▶ What needs to be done
In the listing below, find each line with the string "down" and return it.

-------- Data --------

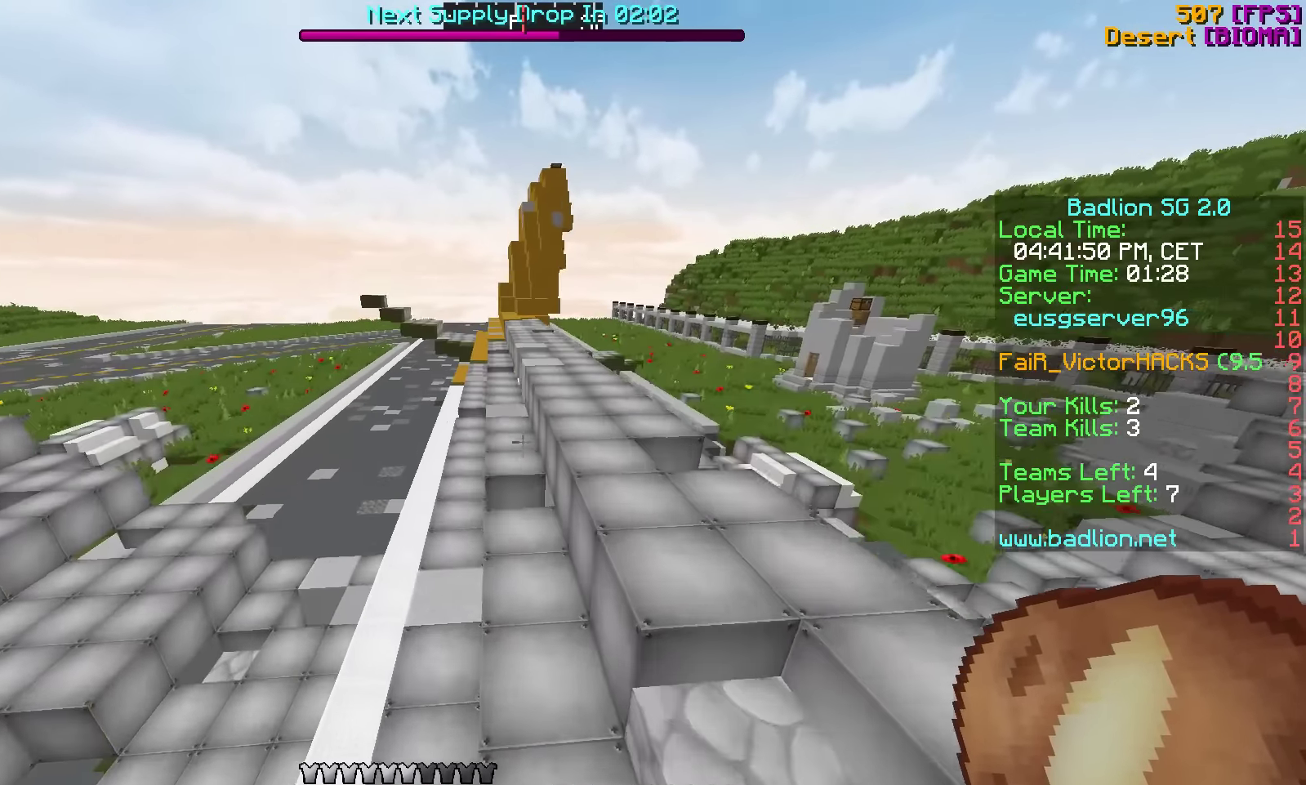
{"keys": ["d", "w"], "events": [[117, "a", "down"], [217, "a", "up"], [367, "d", "down"]]}
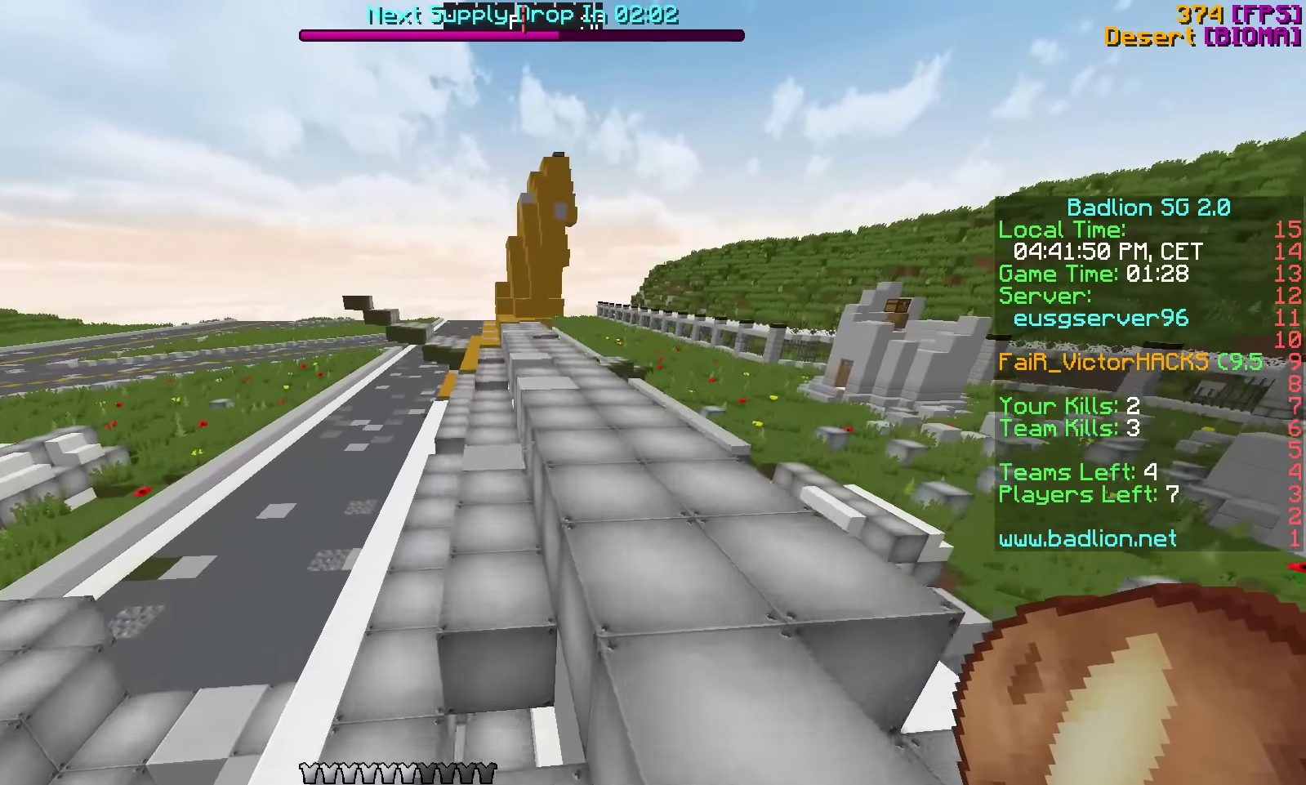
{"keys": ["d", "w"], "events": [[117, "d", "up"], [467, "d", "down"]]}
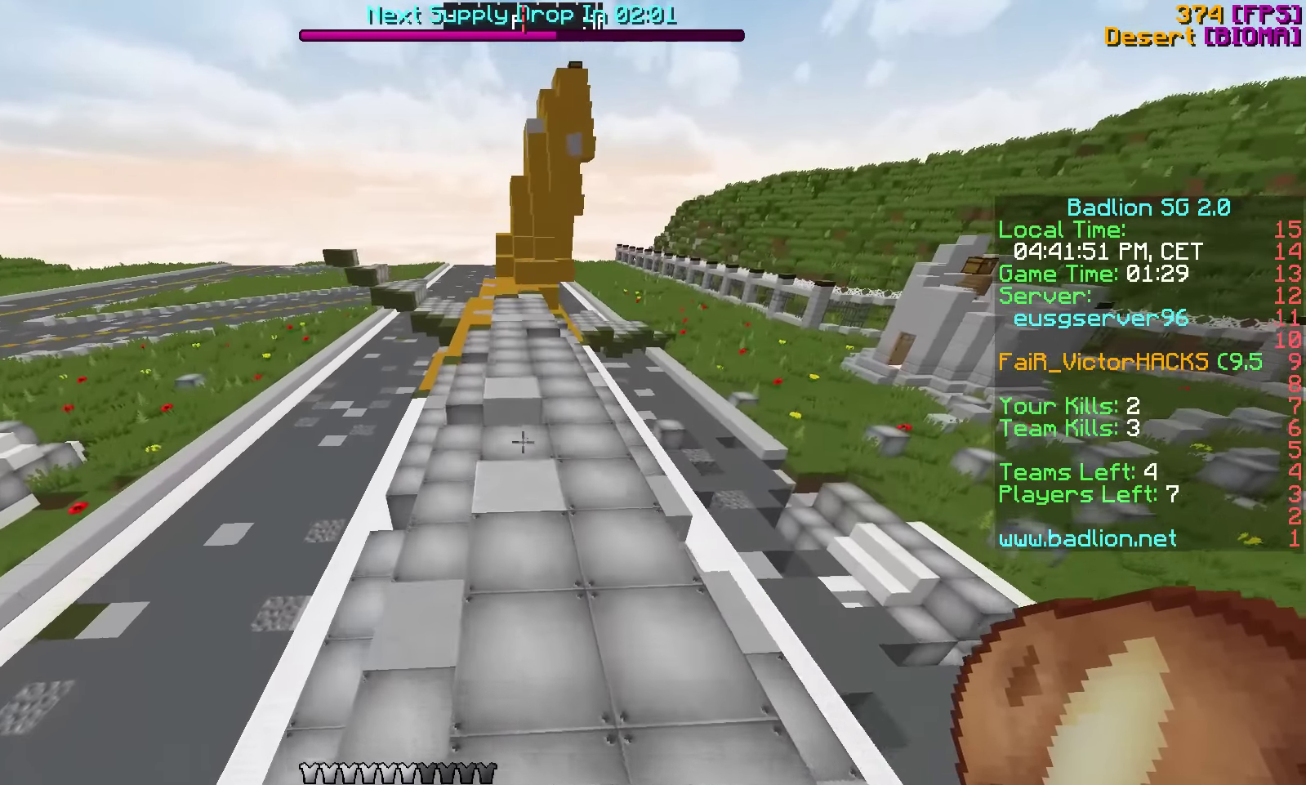
{"keys": ["d", "w"], "events": []}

--------

▶ Answer for the task
{"keys": ["d", "w"], "events": [[117, "a", "down"], [217, "a", "up"], [367, "d", "down"]]}
{"keys": ["d", "w"], "events": [[117, "d", "up"], [467, "d", "down"]]}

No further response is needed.